The window shutters had been closed to keep out the light and no candles had been lit, but even in the dimness she could see how pale he was. The muscles in his face were tense with pain.

His lashes lifted. His eyes were much darker than usual. “Do you think the headaches have to do with my…search?”

“Yes, I do.”

In fact, she was convinced of it. He had managed to survive in his identity of Hugh Corbaille by denying his past. Now that his past had caught up with him, however, the fear of facing it was tearing him apart.

No wonder he had headaches.

He said wretchedly, “I think I’m going to be sick.”

She held the bowl for him.


I hate this
,” he said intensely when he had laid back down again.

She understood that it was not just the pain he was talking about. It was the humiliation of being ill.

“You’re not perfect,” she said calmly. “You can become ill just like anyone else.”

“What time is it?” he asked.

She looked at the hourglass. The last two headaches had lasted for eight hours.

“You have four more hours to go,” she said.

His lashes flickered.

Four more hours of agony
, she thought despairingly.
It isn’t fair, Dear Lord. Haven’t You already given him enough to bear?

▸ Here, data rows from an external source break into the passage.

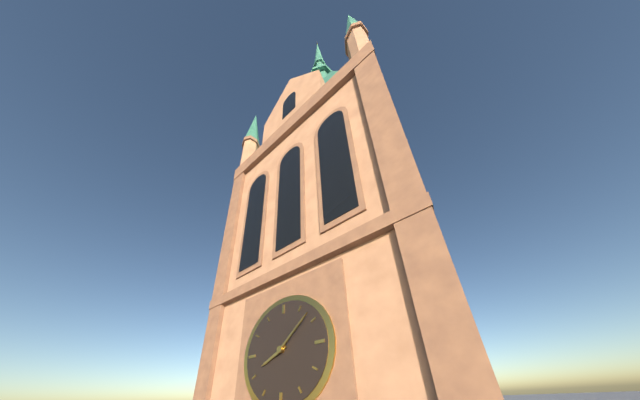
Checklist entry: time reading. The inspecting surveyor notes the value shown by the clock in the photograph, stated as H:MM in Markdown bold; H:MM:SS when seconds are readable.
**8:08**
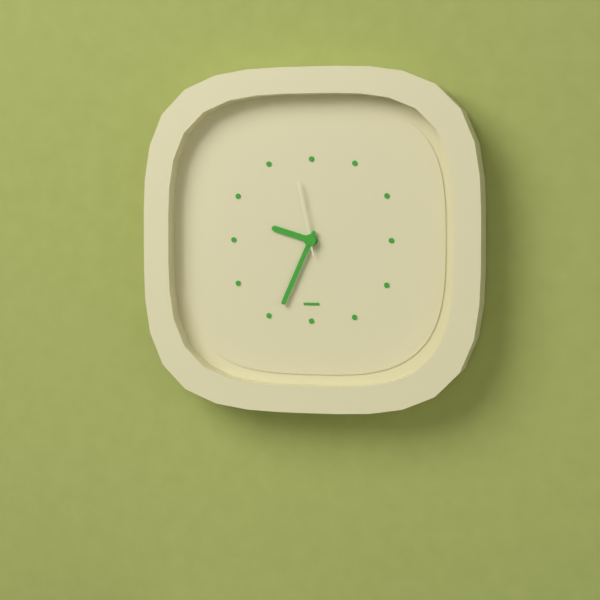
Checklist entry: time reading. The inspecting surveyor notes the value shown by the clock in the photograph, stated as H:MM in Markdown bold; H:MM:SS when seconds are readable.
**9:34:58**
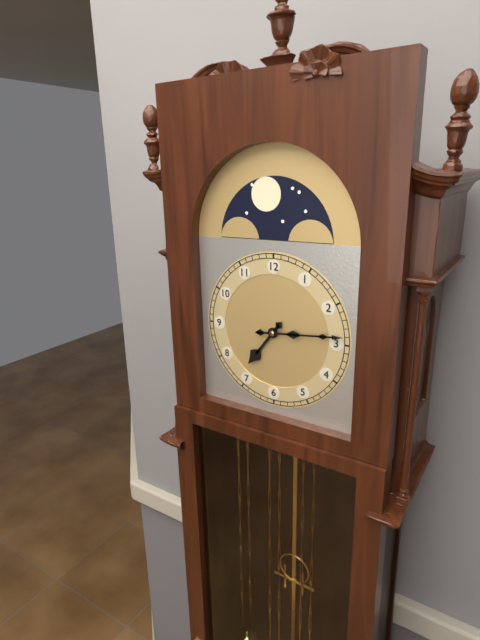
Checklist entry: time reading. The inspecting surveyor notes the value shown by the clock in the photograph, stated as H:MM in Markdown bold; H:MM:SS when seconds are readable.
**7:14**
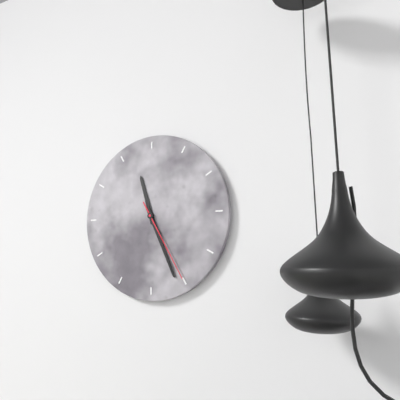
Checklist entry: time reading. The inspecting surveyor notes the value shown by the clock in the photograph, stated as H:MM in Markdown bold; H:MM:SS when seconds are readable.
**11:26:25**
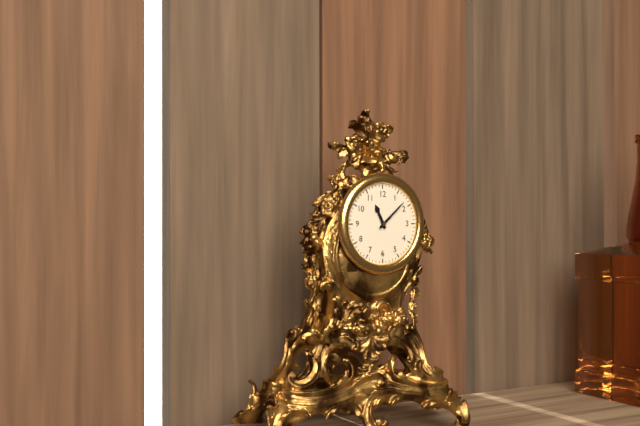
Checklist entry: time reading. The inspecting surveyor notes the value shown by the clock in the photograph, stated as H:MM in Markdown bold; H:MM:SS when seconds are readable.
**11:08**
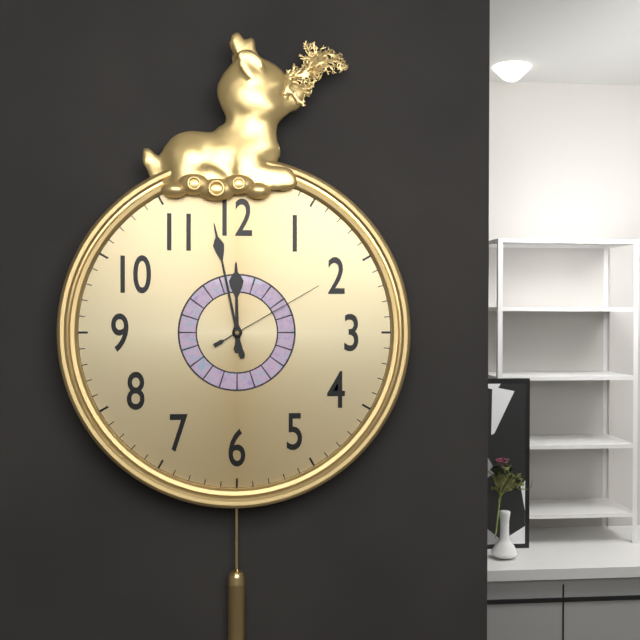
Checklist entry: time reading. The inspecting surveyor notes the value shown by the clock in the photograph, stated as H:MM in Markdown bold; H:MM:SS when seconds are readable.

“My lady.” It was Brian at the door. “Sir Nigel sent me to tell you that Sir Henry is leaving.”

“All right,” she said. “I’ll come.”

Brian left and Cristen stood up. “I told Father last night that I wouldn’t marry Sir Henry,” she said to Hugh’s pain-tensed face.

He managed a smile. “Good.”

She bent and kissed his hair above the compress. “I’ll be back,” she said softly, and left to make her farewells to a very indignant lord of Bowden.

 

The headache held true to form and lifted eight hours after it had begun. A pale and tired-looking Hugh was able to join the household for supper, although he ate very little.

Nigel, warned by Cristen, said nothing about Hugh’s illness. After supper, Cristen’s ladies joined the knights in front of the fire in the Great Hall, and everyone sang to the accompaniment of Thomas’ lute. Then, after the ladies had retired, Hugh remained in the hall to play a game of chess with Matthew.

The solar was dark when Hugh entered, and the doors to both Nigel’s and Cristen’s rooms were closed. Hugh went into his own room and told the squire who was waiting for him that he would undress himself. Once the squire had gone, Hugh returned to the solar.

He stood in the middle of the room, his eyes fixed on her bedroom door, and willed her to come out.

It took her thirty seconds.

She had on her green velvet robe and her shining hair was tucked behind her small ears, spreading in a smooth fan to her waist. She held a finger to her lips and pointed to his room. On silent feet the two of them went inside and closed the door behind them.